Ein allzu schönes Mädchen Ästhetisch weist auch Jan Seghers' (d.i. Matthias Altenburg) Roman Ein allzu schönes Mädchen (Wunderlich) ins 19. Jahrhundert. Seghers versucht, die Sprache des poetischen Realismus dieser Zeit für eine Kriminalgeschichte von heute zu funktionalisieren, in der Hoffnung, das dort implizierte Realismus-Verständnis trage auch neue Realitäten. An deren Schilderung aber scheitert er und rettet sich mit einer Alles-wird-gut-Ideologie am Ende des Buches. Das geht schief, aber immerhin hat Seghers mit der Figur Robert Marthaler, mit seiner Geschichte und mit seiner Fähigkeit, ein Figurenemsemble zu dirigieren, einen lesbaren Fehlversuch vorgelegt.
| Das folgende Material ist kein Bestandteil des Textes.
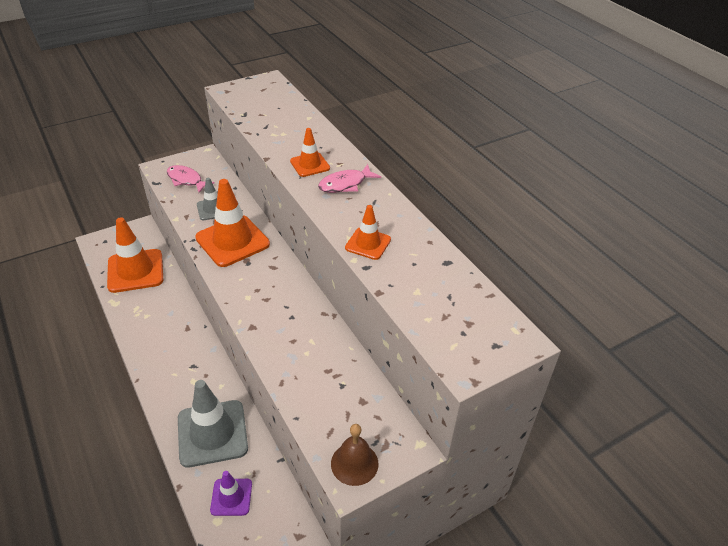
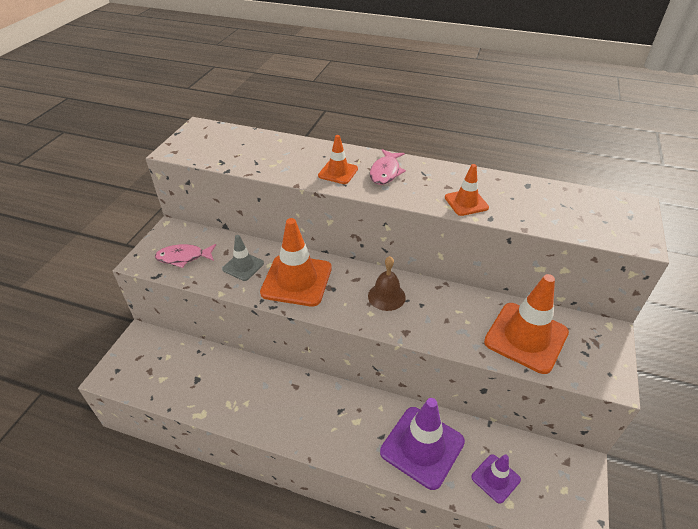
camera: 40 degrees left, 0 degrees up
(135, 271) = (185, 374): orange traffic cone -> orange traffic cone (526, 337)
(212, 433) = (422, 447): grey traffic cone -> purple traffic cone
(354, 463) = (598, 368): brown bell -> brown bell (386, 296)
Thematisch ins 19. Jahrhundert führt uns Patrick Boman mit seinem, milde gesagt, bizarren Helden Josaphat Peabody. Der ist britischer Polizist im kolonialen Indien, genauer an der Malabarküste. Josaphat Peabody geht fischen (Zebu Verlag) heisst sein erster Auftritt und der etabliert einen fetten, schwitzenden, durch und durch miesen und fiesen Helden, der gar nicht erst versucht, kein Kind seiner Zeit zu sein. Boman schreibt pointiert unliebenswürdig, eckig und schrundig, abgefeimt gar - und siehe, es funktioniert. Und zwar bestens.
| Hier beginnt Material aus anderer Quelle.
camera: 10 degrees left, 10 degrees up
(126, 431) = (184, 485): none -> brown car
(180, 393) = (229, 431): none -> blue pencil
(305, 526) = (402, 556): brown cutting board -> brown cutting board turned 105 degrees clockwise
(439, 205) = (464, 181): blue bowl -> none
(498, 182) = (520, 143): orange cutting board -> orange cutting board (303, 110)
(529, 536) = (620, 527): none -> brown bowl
Liebe stirbt zuerst Allerbestens sind natürlich die Romane von Edmund Crispin (1921-1978) - gespickt mit Exzentrikern, bizarren Verbrechen, intelligenten Dialogen (Achtung - ein klein wenig Bildung schadet da nichts, echt, ehrlich, eyy!) und liebevoll gepinselten Settings. Liebe stirbt zuerst (DuMonts Kriminal-Bibliothek) heisst im Original Love lies bleeding, unterhält bestens bis zur Auflösung, die jedoch - der alte Pferdefuss des Whodunnits - viel zu viel erklären muss, um noch spannend zu sein. Aber Spannung ist nun bei diesem Typ von Klassikern sowieso kein ernsthaftes Kriterium. Crispin lebt vom Surplus der o.a. Ingredienzen und das ist auch völlig okay so.
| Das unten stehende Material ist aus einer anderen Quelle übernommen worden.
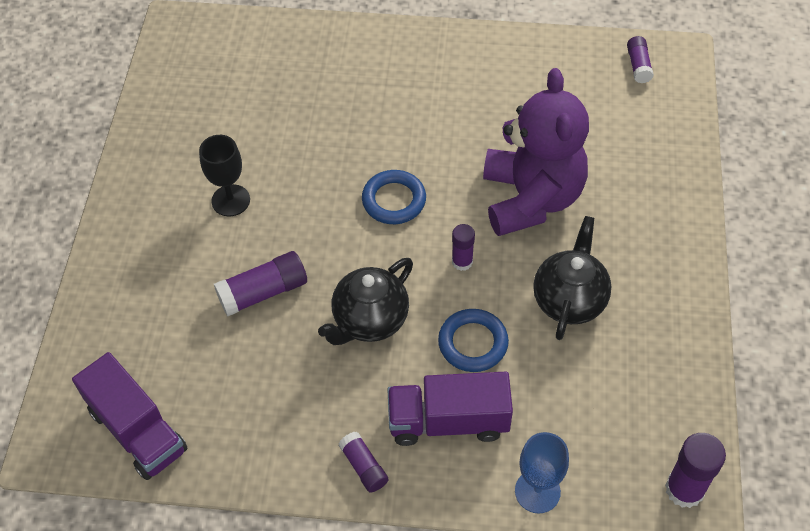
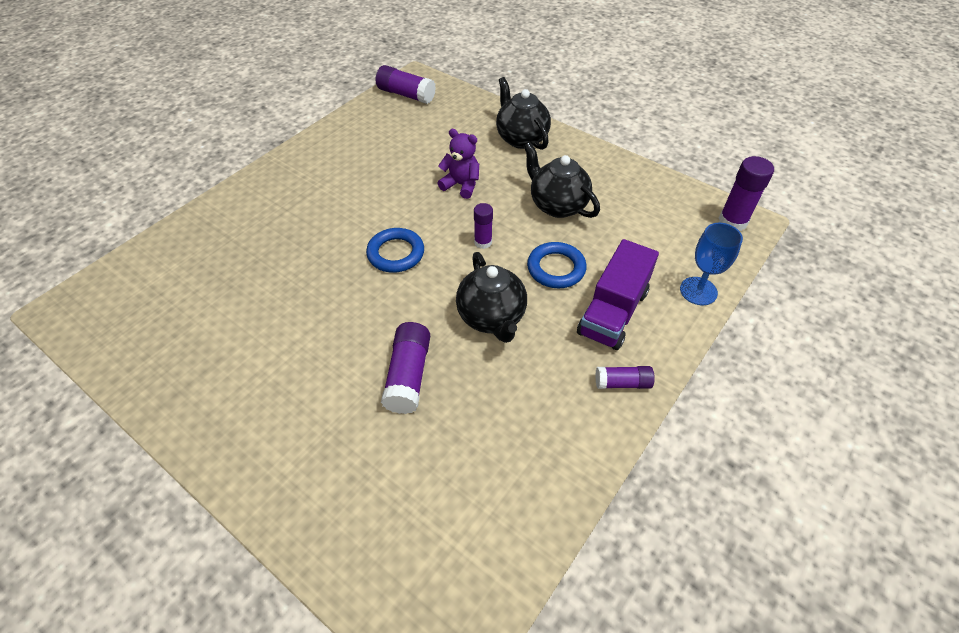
camera: 60 degrees left, 5 degrees down
(137, 430) = (479, 549): purple truck -> none
(231, 200) = (294, 356): black goblet -> none
(531, 198) = (461, 185): purple teddy bear -> purple teddy bear, size x0.47
(638, 66) = (406, 95): purple glue stick -> purple glue stick, size x1.62
(656, 211) = (521, 138): none -> black teapot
Bleibt noch ein kleines, wunderbares Kriminalmärchen aus Russland: Nummer 5 hat keine Chance von Polina Daschkowa (Europa). Schon allein, dass wir alles über ein gutes Schaschklik lernen, ist lobenswert (vermutlich war der Text für die mittlerweile verschwundene Crime & Gourmet-Reihe des Hauses geschrieben), noch lobenswerter ist, dass eine herzzerreissend nette kleine Lehrerin aus Kamtschatka einer Moskauer Mafia-Gruppe den Garaus macht. Am lobenswertesten aber ist, dass Daschkowa daraus ganz bewusst ein Märchen macht.